Sea-change by Gary Blundell & Victoria Ward

A mixed media exhibition by Gary Blundell & Victoria Ward

White Water Gallery is excited to present Sea-change, our first offering in 2024, from January 13 to March 9. An opening reception will be held on Saturday, January 13, from 1 to 3 pm with an artist talk by visiting artists Gary Blundell and Victoria Ward at 2 pm.

From the artists:

In the spring of 2022, we travelled to the Bay of Fundy and Prince Edward Island as guests of Parks Canada, to explore the dramatically changing shorelines caused by ever-rising sea levels and an increasing number of storm surges. Shorelines have always been a significant subject for us. They are eternal areas of transformation that lend themselves to thinking conceptually about the Earth. In some ways our ongoing thesis about how “wilderness” is a conceptual idea had its inception with our shoreline projects.

In Shakespeare’s ‘The Tempest’, from which we found our exhibition title, Prospero, the play’s protagonist, creates a deadly storm that punishes his enemies. Throughout the play there are many references to the sea and its relationship to the story and characters. ‘Sea-change’ is a nod to the play, after viewing firsthand Atlantic coast communities having to adapt to enormous changes in the number of perilous ocean events. What we heard from the people that we met there was a consistent sense of foreboding and astonishment that the ocean they have lived on, many for generations, is becoming something they no longer know; a tempest in every sense of the word.

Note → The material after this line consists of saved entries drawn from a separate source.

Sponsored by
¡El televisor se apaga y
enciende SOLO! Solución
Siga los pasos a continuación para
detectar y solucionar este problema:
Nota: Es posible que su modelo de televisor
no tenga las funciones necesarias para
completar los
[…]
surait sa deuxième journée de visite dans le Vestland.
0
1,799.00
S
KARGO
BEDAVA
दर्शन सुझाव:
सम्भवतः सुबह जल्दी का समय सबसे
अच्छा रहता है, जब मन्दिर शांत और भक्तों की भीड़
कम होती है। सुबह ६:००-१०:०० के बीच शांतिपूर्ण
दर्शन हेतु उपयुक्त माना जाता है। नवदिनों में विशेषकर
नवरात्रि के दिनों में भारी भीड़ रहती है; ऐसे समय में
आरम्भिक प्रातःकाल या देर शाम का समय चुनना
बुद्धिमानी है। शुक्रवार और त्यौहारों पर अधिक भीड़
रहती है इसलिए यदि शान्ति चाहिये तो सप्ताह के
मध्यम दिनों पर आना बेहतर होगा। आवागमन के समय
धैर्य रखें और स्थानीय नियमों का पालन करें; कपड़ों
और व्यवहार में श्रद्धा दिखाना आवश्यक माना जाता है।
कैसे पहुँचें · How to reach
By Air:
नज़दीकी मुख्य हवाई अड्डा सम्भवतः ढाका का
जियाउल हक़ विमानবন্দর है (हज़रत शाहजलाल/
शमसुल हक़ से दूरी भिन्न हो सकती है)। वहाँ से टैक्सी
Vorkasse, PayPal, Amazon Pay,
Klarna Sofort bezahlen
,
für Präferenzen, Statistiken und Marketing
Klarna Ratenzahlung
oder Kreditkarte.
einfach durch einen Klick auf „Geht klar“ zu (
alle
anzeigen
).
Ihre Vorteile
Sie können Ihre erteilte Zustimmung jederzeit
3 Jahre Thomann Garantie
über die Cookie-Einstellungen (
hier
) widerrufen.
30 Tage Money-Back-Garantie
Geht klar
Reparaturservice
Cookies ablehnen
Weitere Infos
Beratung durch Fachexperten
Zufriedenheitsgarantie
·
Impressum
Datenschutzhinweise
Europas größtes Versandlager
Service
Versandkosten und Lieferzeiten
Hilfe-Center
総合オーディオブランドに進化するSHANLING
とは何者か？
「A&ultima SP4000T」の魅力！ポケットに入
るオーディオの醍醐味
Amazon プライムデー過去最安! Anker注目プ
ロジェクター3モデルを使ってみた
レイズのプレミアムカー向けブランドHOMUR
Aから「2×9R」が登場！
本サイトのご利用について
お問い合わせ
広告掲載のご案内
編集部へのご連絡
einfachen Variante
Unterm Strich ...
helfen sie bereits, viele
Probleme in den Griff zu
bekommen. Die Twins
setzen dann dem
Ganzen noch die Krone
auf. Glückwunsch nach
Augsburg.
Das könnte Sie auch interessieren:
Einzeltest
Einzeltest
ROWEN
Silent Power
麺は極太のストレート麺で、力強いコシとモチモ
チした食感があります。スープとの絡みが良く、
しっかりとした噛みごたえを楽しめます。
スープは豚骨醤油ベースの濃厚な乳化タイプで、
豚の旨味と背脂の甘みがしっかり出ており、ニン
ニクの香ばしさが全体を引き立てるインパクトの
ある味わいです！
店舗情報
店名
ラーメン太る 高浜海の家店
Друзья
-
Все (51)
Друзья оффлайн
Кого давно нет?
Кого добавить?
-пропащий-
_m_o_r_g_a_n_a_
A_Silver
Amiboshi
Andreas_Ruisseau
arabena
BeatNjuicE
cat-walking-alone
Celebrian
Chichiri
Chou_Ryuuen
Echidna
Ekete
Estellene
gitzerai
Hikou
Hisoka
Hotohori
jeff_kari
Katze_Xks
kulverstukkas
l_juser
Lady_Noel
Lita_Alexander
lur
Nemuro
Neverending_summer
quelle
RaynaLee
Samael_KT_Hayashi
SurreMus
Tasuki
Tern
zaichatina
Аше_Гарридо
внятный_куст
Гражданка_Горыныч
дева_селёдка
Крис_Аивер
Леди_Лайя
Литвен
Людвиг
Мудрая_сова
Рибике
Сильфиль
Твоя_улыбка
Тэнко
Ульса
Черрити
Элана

Landscape is both an unconscious and tactile experience and we believe that one of the most compelling aspects of climate change is its profound and disconcerting effect on our species. We feel under threat. Witnessing this change and how it is changing us is a defining moment for us as landscape artists.

Background:

Abandoned industrial places have long been the major subject matter of our art making. For decades, we have been visiting sites looking at the impacts of natural resource development on landscape, including the human history that result from such activities. We work toward illuminating the idea that human industry and landscape are interlinked and believe the natural world is conceptual; “culture before water, wood and rock” (Simon Schama).

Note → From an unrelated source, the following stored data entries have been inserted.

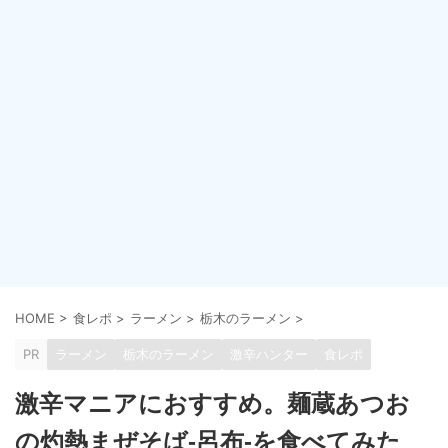
HOME
>
食レポ
>
ラーメン
>
栃木のラーメン
>
PR
ラーメン
栃木のラーメン
激辛ハンター
食レポ
激辛マニアにおすすめ。麺蔵あつお
の灼熱まぜそば-呂布-を食べてみた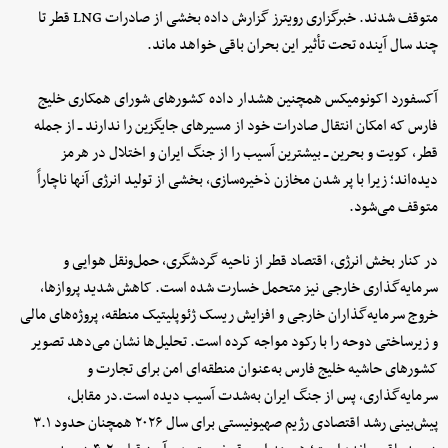
متوقف شدند. خبرگزاری رویترز گزارش داده بخشی از صادرات LNG قطر تا
چند سال آینده تحت تأثیر این بحران باقی خواهد ماند.
آکسفورد اکونومیکس همچنین هشدار داده کشورهای شورای همکاری خلیج
فارس که امکان انتقال صادرات خود از مسیرهای جایگزین را ندارند ــ از جمله
قطر، کویت و بحرین ــ بیشترین آسیب را از جنگ ایران و اختلال در هرمز
دیده‌اند؛ زیرا با پر شدن مخازن ذخیره‌سازی، بخشی از تولید انرژی آنها ناچاراً
متوقف می‌شود.
در کنار بخش انرژی، اقتصاد قطر از ناحیه گردشگری، حمل‌ونقل هوایی و
سرمایه‌گذاری خارجی نیز متحمل خسارت شده است. کاهش شدید پروازها،
خروج سرمایه‌گذاران خارجی و افزایش ریسک ژئوپلیتیک منطقه، پروژه‌های مالی
و زیرساختی دوحه را با رکود مواجه کرده است. تحلیل‌ها نشان می‌دهد تصویر
کشورهای حاشیه خلیج فارس به‌عنوان منطقه‌ای امن برای تجارت و
سرمایه‌گذاری، پس از جنگ ایران به‌شدت آسیب دیده است.در مقابل،
پیش‌بینی رشد اقتصادی رژیم صهیونیستی برای سال ۲۰۲۶ همچنان حدود ۳.۱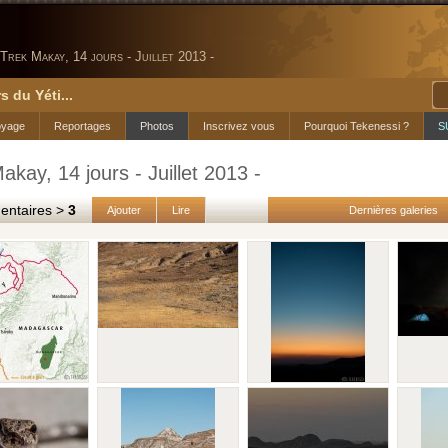
Trek Makay, 14 jours - Juillet 2013 -
s du Yéti...
oyage
Reportages
Photos
Inscrivez vous
Pourquoi Tekenessi ?
S
akay, 14 jours - Juillet 2013 -
taires >
3
Ajouter
Lire
Dernières galeries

Our recent exhibition, (Re)Inventing Landscape at the Tom Thomson Art Gallery in Owen Sound, explored the fact that when Thomson painted, his experience of Algonquin Park was actually a less pristine environment than we experience it today; a place filled with logging activity. We emphasized the point by selecting several of Thomson’s paintings to exhibit with us; highlighting that Canada’s landscape is haunted with our industrial past. This haunting is where our work exists.